I get stoned for saying this but I don’t believe that Goa has a great cuisine on par with say, Kerala or Lucknow. (I will now pause while you guys all mutter things like “What does he know? This guy has never been to the right places in Goa.” I have. Believe me. Before you went, probably.)
But what the Catholic food of Goa lacks in complexity or subtlety, it more than makes up for in flavour and the sheer joy that emanates from the dishes. (The Hindu cuisines are more complex and perhaps less joy-filled.)
I am sure Floyd does not agree with me but it is interesting that the overwhelming theme at O Pedro is fun. This is a restaurant where a first rate chef turns out wonderful food that makes you happy. You always leave more joyous than you were when you entered.
As much as I love the Bombay Canteen, O Pedro is one of my three favourite places in Mumbai. (The others are Soam and Americano, since you ask.) I have never had a bad meal there and everyone I have taken to O Pedro (such as the Gaggan kitchen team – which included a Portuguese chef who knew the originals of many of the Goan-Portuguese adaptations) has come out raving.
I later asked Floyd if the joyousness of O Pedro was part of the original conception. He said it was. Food he argued, is about joy and he wanted every dish at O Pedro to celebrate the happiness he felt when he was in Goa.

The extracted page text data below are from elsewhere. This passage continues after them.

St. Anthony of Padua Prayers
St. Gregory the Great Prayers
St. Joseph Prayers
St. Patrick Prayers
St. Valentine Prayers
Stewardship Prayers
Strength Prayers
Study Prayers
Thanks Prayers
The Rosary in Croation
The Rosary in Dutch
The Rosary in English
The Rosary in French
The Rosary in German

The logical thing to have done after two great successes would have been to replicate them. O Pedro would work anywhere in India. A Delhi Canteen would be brilliant. But the three partners were determined to keep doing new things.
Their latest venture, which has just opened in Mumbai came from a thought that Yash had while transiting through Istanbul airport. He noticed how the duty-free shops were full of boxes of Turkish Delight and pre-packed baklavas.
Why, he thought to himself, could we not do something similar with mithai?
From that germ of an idea came a full-fledged concept. Why not create a mithai factory like Willy Wonka’s chocolate factory? (From the Roald Dahl children’s book.) Why not create an adventure playground full of fun and wonder, a place where you could eat delicious mithai while watching it being made?
Then, the partners and their chefs got to work on the mithai itself. They considered many of the complaints they had heard about Indian sweets: they were too sweet, they were so hard to finish because they were too heavy, the texture of the kulfi could be too hard, and so on.
Their latest venture, the Bombay Sweet Shop in Byculla, incorporates all their ideas and takes into account all the complaints. Nothing is sickly sweet. The pedas and laddoos are smaller so you can easily finish them. Some of the kulfi is made in a kind of Softy Machine.
And like all Indian mithai shops, there is a savoury chaat section with tables and chairs. (Order the Burmese bhel – I kid you not!)
I loved it.
So I guess does the rest of Mumbai because it was completely full when I went. The success of Bombay Sweet Shop demonstrates that great restaurateurs don’t need to editionalise. They create.
And great chefs like Floyd can excel at anything they do: from French food at Lespinasse to mithai at the Bombay Sweet Shop!